Pratip Chaudhuri's clean-up act on May 17, when SBI's results showed that its profits had declined 99 per cent, surprised many. The question analysts were asking was - did the new SBI chairman need to make such sweeping provisions?
The answer was both yes and no.
Historically, SBI chairmen have preferred to start with clean chits. Both O P Bhatt and A K Purwar had taken similar steps.
In the first quarter after joining, they took 35 per cent and 28 per cent hit, respectively, on the bank's profits.
Chaudhuri seems to have trodden a similar path. But there was some additional burden on him.
His main burden: His predecessor, Bhatt, made lower provisions for employee benefits in the first three quarters.

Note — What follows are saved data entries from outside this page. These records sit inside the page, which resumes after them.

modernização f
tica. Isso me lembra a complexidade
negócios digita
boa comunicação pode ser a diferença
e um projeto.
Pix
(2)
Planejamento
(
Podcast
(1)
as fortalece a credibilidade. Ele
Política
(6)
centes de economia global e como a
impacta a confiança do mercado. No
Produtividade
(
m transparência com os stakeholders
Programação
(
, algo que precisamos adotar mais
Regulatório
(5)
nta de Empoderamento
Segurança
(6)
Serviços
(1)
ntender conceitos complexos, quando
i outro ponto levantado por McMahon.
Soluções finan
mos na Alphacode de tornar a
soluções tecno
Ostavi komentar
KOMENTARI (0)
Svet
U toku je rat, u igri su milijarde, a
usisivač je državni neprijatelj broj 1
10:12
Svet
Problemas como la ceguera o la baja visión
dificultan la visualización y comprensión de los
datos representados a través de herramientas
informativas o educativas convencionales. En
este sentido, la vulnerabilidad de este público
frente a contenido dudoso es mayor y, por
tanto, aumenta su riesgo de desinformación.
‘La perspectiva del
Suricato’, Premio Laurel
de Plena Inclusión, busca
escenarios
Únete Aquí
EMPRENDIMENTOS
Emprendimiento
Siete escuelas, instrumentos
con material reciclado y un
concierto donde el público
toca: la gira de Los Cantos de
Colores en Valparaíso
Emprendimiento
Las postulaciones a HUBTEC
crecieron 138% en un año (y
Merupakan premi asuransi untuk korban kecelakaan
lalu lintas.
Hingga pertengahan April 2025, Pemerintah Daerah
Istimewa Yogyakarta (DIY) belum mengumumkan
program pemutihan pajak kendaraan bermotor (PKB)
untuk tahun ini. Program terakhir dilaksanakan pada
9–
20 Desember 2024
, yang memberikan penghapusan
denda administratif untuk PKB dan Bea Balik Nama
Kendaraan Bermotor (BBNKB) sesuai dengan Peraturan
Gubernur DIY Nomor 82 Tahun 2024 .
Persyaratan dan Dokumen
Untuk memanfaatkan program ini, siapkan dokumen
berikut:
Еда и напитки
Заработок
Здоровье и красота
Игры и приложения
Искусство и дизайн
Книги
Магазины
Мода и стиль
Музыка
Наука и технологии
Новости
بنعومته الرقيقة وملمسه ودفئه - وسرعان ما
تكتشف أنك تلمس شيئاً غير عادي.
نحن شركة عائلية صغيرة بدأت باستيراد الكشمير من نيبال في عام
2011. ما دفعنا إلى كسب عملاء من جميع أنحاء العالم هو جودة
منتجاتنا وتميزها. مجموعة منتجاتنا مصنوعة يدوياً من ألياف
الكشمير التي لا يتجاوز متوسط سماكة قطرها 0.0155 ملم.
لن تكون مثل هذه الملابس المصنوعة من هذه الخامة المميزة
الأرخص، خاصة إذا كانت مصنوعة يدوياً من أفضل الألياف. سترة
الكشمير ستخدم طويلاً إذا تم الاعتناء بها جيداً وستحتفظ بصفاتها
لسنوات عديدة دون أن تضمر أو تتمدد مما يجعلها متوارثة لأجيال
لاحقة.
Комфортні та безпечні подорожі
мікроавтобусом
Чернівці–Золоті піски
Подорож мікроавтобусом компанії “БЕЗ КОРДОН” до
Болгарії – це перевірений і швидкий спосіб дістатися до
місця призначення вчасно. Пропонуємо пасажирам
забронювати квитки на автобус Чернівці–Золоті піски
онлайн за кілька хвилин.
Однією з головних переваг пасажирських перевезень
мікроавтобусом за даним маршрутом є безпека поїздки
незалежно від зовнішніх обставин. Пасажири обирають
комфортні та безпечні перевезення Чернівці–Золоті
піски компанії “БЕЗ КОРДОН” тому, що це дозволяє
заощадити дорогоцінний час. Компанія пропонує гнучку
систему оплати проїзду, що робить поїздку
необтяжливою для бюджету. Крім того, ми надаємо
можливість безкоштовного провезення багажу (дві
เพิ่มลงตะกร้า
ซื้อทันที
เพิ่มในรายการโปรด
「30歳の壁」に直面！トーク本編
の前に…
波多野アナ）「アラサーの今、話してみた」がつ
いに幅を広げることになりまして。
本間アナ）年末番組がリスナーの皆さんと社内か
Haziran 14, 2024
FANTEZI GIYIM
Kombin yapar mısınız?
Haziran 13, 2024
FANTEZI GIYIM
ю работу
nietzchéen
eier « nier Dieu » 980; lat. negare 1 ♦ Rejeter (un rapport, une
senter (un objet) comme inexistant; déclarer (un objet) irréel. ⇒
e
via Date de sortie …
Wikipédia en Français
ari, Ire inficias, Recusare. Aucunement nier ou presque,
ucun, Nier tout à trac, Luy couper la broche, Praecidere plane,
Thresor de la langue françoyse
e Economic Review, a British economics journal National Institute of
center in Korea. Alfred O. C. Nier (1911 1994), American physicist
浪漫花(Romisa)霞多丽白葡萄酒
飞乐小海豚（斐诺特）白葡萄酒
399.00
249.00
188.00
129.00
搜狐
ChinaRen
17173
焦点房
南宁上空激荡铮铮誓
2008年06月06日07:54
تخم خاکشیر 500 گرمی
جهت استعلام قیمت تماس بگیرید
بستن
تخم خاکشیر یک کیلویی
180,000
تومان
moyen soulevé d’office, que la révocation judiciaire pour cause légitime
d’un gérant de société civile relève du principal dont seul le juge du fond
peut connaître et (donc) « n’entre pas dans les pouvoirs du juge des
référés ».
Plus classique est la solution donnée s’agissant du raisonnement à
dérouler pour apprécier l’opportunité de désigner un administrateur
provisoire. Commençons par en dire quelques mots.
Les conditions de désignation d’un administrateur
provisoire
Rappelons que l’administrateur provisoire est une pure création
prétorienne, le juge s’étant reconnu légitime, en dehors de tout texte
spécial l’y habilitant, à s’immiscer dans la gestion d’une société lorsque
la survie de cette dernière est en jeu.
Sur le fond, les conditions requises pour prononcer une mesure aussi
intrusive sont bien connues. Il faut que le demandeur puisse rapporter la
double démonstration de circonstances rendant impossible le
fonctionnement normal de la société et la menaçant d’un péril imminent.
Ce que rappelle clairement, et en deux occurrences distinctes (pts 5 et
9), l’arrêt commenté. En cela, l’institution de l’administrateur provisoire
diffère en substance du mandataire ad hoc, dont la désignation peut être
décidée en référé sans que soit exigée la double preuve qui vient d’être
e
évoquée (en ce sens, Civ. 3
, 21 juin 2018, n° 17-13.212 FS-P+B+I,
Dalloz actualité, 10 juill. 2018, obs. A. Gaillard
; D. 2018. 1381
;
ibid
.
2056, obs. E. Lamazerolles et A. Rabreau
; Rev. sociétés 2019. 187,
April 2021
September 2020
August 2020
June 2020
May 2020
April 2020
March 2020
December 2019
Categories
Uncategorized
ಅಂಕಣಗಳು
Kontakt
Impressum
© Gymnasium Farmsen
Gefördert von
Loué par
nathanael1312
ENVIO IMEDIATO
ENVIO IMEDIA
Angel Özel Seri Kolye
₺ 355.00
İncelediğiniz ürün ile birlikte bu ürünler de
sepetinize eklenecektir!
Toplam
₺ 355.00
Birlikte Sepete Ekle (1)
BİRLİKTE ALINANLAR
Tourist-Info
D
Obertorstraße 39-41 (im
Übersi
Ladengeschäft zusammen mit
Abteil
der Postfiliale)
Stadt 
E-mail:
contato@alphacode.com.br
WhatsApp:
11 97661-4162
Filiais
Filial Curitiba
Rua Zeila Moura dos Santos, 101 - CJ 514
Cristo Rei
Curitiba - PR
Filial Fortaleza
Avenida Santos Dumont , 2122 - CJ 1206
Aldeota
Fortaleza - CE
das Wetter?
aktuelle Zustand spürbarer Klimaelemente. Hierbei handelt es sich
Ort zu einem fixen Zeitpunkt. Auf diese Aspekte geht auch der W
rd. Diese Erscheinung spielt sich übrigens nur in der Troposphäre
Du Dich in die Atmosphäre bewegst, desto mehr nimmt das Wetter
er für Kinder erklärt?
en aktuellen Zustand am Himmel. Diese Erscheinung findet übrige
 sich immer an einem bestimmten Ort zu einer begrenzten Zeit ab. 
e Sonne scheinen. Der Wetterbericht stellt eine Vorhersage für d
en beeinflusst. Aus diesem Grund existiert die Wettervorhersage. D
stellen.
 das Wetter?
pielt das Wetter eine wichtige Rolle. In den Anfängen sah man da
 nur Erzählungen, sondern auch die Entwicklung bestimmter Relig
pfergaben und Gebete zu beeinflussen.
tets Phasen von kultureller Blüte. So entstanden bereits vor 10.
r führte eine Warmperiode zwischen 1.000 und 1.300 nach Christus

Also, he delayed the provisioning for teaser home loan rates - raised from 0.4 per cent to 2 per cent by the Reserve Bank of India in October - by coming with a different product.
The underprovisioning for employee gratuity and retirement benefits led to a jump in the tax burden in the fourth quarter, when a big chunk of provisioning was done in one go.
The total tax burden was as high as Rs. 1,901 crore (Rs. 19.01 billion), against Rs. 977 crore (Rs. 9.77 billion) a year ago.
The other necessary provisioning was for the teaser rate portfolio. The home loan portfolio had swelled by Rs. 25,000 crore (Rs. 250 billion), since the launch of the teaser loan product.
Bhatt had, in December, changed the contours of the product.
The element of floating rate was added to what was a fixed loan product for the first three years. But concessions were offered.
And, though Bhatt tried his best to convince the central bank, it remained firm on its view that extra provisioning should be done for such a product - a burden of Rs. 550 crore (Rs. 5.5 billion) that had to be borne by the new chairman after discussions with RBI.
Besides these two necessary obligations, the new head of the bank had the option to adopt the software-based method to identify non-performing assets by September.
However, he took the plunge in the very quarter.
The government had given public sector banks six months, till September, to classify NPAs using technology under the Core Banking Solution system.
By using technology, the discretionary powers from the branch manager to classify defaulting accounts as an NPA would go away, as the software would flag any such case.
So, when SBI decided to use technology from the fourth quarter, it took an additional hit.
To put the numbers
in perspective, in the first three quarters, the rise in NPAs was from Rs. 19,535 crore [Rs. 195.35 billion] (March-end 2010) to Rs. 23,438 crore [Rs. 234.38 billion] (December 2010) - a rise of Rs. 3,903 crore (Rs. 39.03 billion) in nine months.